*Data records*.
* * *

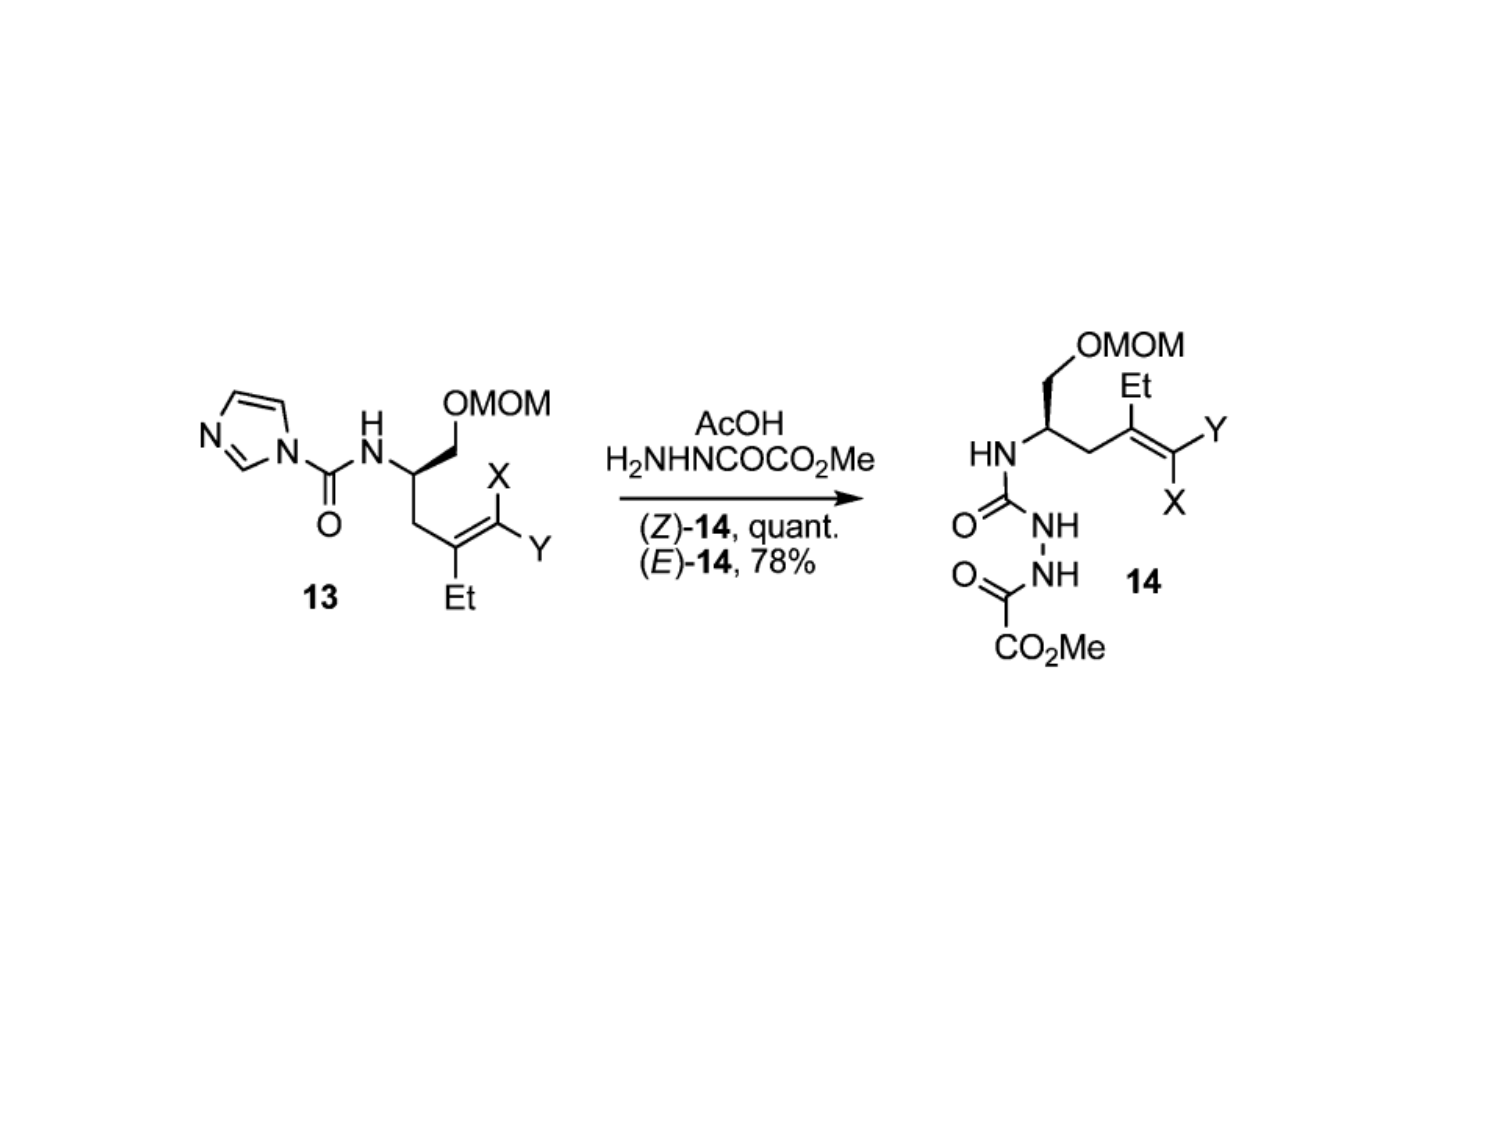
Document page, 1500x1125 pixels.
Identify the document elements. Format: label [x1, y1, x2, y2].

picture [162, 299, 1291, 712]
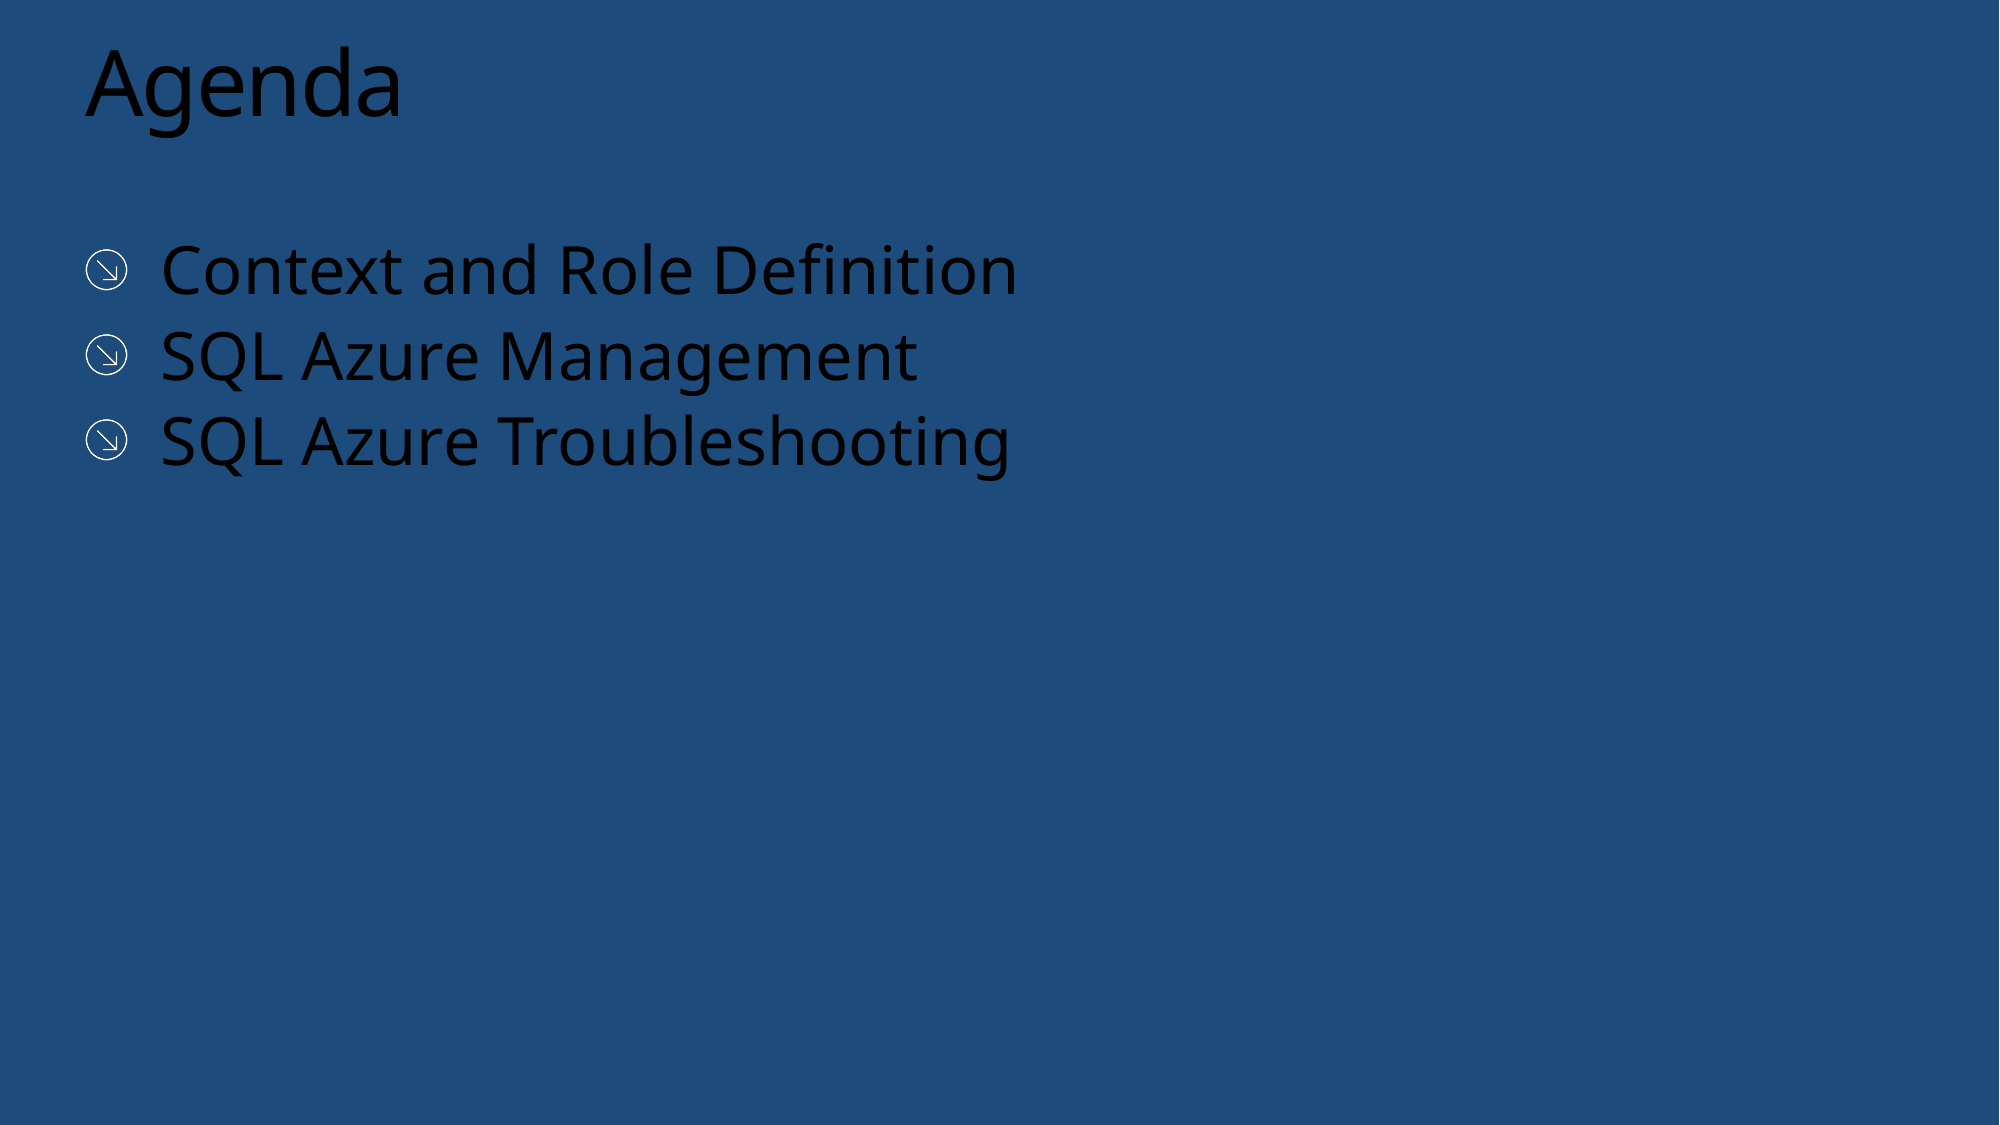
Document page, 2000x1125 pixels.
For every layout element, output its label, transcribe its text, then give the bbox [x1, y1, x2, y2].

* * *

Go to the line that contains "Identify the document" and copy exactly from there through the last line of the records above, both included. Omit pictures.

Identify the document elements. Format: label [x1, y1, x2, y2].

picture [162, 299, 1291, 712]
Document page, 2000x1125 pixels.
For every layout element, output its label, transcribe its text, then give the bbox [x1, y1, x2, y2].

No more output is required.